Diabetes Reversal “can’t be true or I’d know about it”
Recently a well-meaning person strongly suggested to me that I should not share that I help people to reverse diabetes with a particular committee as it makes me look a bit ‘alternative’. Might not portray me in the best light. It was suggested that I focus on my time as a nurse or as a senior manager in the Pharmaceutical industry. I’ll be honest, I went from stunned to furious! This person was a medical professional!! But this supports my very strongly held belief that most people with T2 diabetes and prediabetes are not being given every best opportunity to reverse their disease or to ensure that it does not worsen. Drugs are not the panacea, they will neither prevent it from worsening and certainly they will not hinder or reverse the disease process.
There seems to be a frightening ignorance amongst some of the medical community around the reversal of diabetes. Despite there being a phenomenal amount of published scientific data that firmly proves the possibility many have not engaged with it. Updates and scientific information are often sponsored by pharmaceutical companies, who generally tend to share the research they have funded themselves that presents their drug in a favorable light. Most importantly, less attention is given to the cause of disease, with the focus being on symptom management. This tends to be how modern medicine operates.
Type 2 diabetes is a lifestyle illness, the solution lies in lifestyle adjustments. In fact, the right lifestyle changes will often have a much better effect on glucose control than any drugs.
If diabetes is treated as a progressive disease then it will do just that, progress. This is why we all too often see so many life damaging complications and a significantly shorter lifespan.
Alternatively, if we approach it with the mind-set of a disease that can be reversed or even halted then we plan accordingly. To achieve this, lifestyle change is a non-negotiable.
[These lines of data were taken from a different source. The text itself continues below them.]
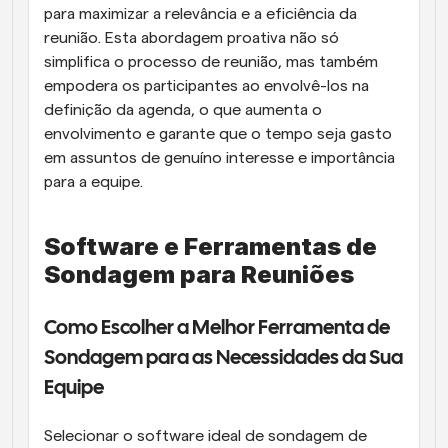
para maximizar a relevância e a eficiência da 
reunião. Esta abordagem proativa não só 
simplifica o processo de reunião, mas também 
empodera os participantes ao envolvê-los na 
definição da agenda, o que aumenta o 
envolvimento e garante que o tempo seja gasto 
em assuntos de genuíno interesse e importância 
para a equipe.
Software e Ferramentas de 
Sondagem para Reuniões
Como Escolher a Melhor Ferramenta de 
Sondagem para as Necessidades da Sua 
Equipe
Selecionar o software ideal de sondagem de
As well as a diet change there usually is another compounding issue like stress, sleep issues or ineffective efforts at exercise. The primary root cause must be found and addressed before the treatment regime is decided. If medication is needed it does not make these lifestyle adjustments any less necessary. There should not be an assumption that this is the final frontier. In other words once the new lifestyle is established it may be possible to keep symptoms at bay without medication. This is especially great news to those that suffer side effects or have concerns about taking medications long term.
Dr David Servan-Schreiber, physician and former director of the Centre for Integrative Medicine at the University of Pittsburgh, describes the current medical culture fairly:
“All physicians are constantly looking for scientific advances to help their patients. They participate in conventions, they subscribe to scientific journals where new studies are published. Several times a month they see sales representatives from the pharmaceutical industry, who will show them the latest drugs available on the market. They feel they are aware of everything going on in their field, and in general, they are. Until outcomes have been confirmed by large scale studies in humans, they do not constitute ‘evidence’. Even when these studies are published in ‘Nature’ or ‘Science’, they usually don’t appear on the radar screen of those specialists, who simply don’t have the time to explore the huge volume of work being carried out in laboratories. Unless they hear about these results from their typical sources, they tend to think ‘it can’t be true, or I’d know about it.”
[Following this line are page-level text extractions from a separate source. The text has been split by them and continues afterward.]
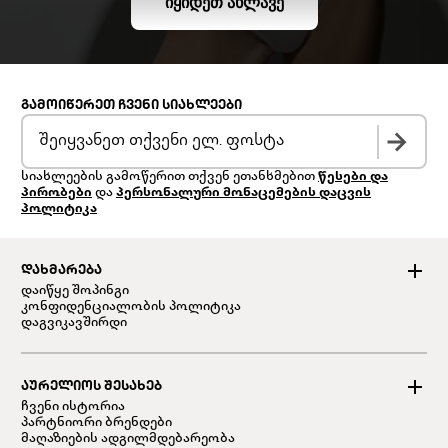
ᲘᲧᲘᲓᲔᲗ ᲐᲮᲚᲐᲕᲔ
ᲒᲐᲛᲝᲘᲬᲔᲠᲔᲗ ᲩᲕᲔᲜᲘ ᲡᲘᲐᲮᲚᲔᲔᲑᲘ
სიახლეების გამოწერით თქვენ ეთანხმებით
წესები და
პირობები
და
პერსონალური მონაცემების დაცვის
პოლიტიკა
ᲓᲐᲮᲛᲐᲠᲔᲑᲐ
დაიწყე შოპინგი
კონფიდენციალობის პოლიტიკა
დაგვიკავშირდი
ᲐᲣᲠᲔᲚᲘᲝᲡ ᲨᲔᲡᲐᲮᲔᲑ
ჩვენი ისტორია
პარტნიორი ბრენდები
მაღაზიების ადგილმდებარეობა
It’s also important to understand that most doctors and nurses simply don’t have the time to discuss and unpack lifestyle issues with their patients. This takes time to do it properly and its imperative to support people through these changes. They see their job as getting blood sugars under control and preventing a major complication like a heart attack or compromised vision. Very important but short-term solutions.
And be reminded that they are human and medical professionals feature highly in the stress stakes. Many healthcare practitioners are overweight themselves or may have unhealthy lifestyles so it makes that whole topic somewhat trickier to address “do as I say not as I do” is not what works.
So if your health-care provider is not the person to help you make the necessary changes then find someone who is. Don’t avoid the topic because he/she does. A token gesture will not cut it, real sustained changes can add such value to your life. Believe in the possibility and believe in your health. Live long, live strong.